In LA Originals we see how MR. Cartoon is responsible for 50 Cent's famous full back tattoo.

Everlast He is one of the few who does not have a Mr Cartoon tattoo because, he says, he does not feel like paying the $50.000 it would cost him to be tattooed by the god of ink whose works even hotel receptionists in Beijing are capable of identify (or so Kobe Bryant said in an interview).

Estevan Oriol: unparalleled photographic talent

Just when you think the documentary is going to focus on the life and work of mr cartoon, graphic artist and possibly the most prestigious tattoo artist/celebrity in history, the narrative turns and focuses on Estevan Oriol, fond of photography and the compulsive recording of everything that surrounds him.

They tell us the same thing about Estevan Oriol that they tell us about any other photography genius: you only need a few seconds to capture the soul of the person you photograph; understands better than anyone the instra history of the moment to reflect it in the image, etc, etc, (as if nobody really knew that that was the last Blink 182 concert…).

No one has portrayed better than Estevan Oriol the daily life of gang members in Los Angeles

That said, Estevan Oriol's work is impressive. She is a masterfully talented photographer who does not enjoy enough global recognition. Estevan Oriol is a god of portraiture and urban photography.

Since his famous L.A. Hands (the female hand doing the LA signwhose t-shirt by the way has just sold out on his website due to the premiere of the documentary on Netflix) to portraits of Robert De Niro, Al Pacino and MASTERFUL urban photography, Estevan Oriol is one of those strangers innate talents capable of molding at will, as if it were an extension of their own brain, the plastic beauty of the world around us to capture a unique aesthetic and atmosphere. And if this gift catches you in late-'90s LA with neighborhood thugs as buddies, all the better.

This is Los Angeles....
159 Reviews
This is Los Angeles....
  • Oriol, Estevan (Author)

SA Studios

Seated the narrative pillars of Mr Cartoon and Estevan Oriol, soon it becomes evident that the paths of these two artists will intersect in L.A. Originals, and when that happens, something wonderful happens called Soul Assayns.
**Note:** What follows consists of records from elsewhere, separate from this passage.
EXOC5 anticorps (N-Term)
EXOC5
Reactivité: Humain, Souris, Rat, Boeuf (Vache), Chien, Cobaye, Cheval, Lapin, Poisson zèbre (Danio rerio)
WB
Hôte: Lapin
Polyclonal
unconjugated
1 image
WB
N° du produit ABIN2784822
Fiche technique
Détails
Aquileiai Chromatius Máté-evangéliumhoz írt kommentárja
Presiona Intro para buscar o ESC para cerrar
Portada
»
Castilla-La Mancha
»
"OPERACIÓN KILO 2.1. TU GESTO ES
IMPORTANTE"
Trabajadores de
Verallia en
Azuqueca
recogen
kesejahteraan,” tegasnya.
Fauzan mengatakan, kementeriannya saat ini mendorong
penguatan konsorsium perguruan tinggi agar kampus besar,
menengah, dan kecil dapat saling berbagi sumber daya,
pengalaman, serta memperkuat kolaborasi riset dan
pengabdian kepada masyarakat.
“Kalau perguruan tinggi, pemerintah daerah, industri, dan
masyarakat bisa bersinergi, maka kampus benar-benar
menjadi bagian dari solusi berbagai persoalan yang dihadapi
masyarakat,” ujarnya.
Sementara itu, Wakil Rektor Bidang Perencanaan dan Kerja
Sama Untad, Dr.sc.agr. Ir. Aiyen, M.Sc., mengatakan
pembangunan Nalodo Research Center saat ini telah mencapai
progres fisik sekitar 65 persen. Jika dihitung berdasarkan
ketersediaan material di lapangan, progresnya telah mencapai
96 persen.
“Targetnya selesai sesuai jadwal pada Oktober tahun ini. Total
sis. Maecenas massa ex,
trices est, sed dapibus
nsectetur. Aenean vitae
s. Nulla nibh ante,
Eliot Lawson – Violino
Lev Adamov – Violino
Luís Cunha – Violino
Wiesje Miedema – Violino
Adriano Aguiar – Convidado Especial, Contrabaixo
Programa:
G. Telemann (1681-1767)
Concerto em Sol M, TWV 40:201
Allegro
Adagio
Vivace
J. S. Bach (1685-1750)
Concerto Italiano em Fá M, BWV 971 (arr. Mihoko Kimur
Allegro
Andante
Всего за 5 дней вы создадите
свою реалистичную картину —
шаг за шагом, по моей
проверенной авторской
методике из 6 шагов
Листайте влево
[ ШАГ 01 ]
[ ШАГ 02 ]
After hearing for the millionth time from the mouth of Xzibit, The Game or Fat Joe that Mr Cartoon is the best tattoo artist of all and that if you don't have a Mr Cartoon tattoo you're worthless, etc, etc, we get to hear Estevan say another couple of million times how lucky he felt to be the only embedded cameraman in the world tours of Cypress Hill or in the Anger Management by Eminem, 50 Cent, d12, Obie Trice & company. Just when LA Originals threatens to stagnate, SA Studios comes to the rescate.

Oriol and Cartoon act as the backbone of a group that, throughout Andy Warhol with his Factory, he accepts artists from all kinds of disciplines, welcoming them all within SA Studios, a huge industrial warehouse in the neighborhood of Skid Row, famous for its overpopulation of white trash homeless and heroin addicts.

Of course, the collective does not last forever and the arrival of the real estate and economic crisis of 2008 sweeps the entire ship, leaving you lost in gentrified coffee shops and memories beautifully encapsulated in this highly dangerous exposure documentary: anyone exposed to L.A. Originals It will be very difficult for him not to feel the most poisonous of envy. Why wasn't I there? Why didn't I live that moment?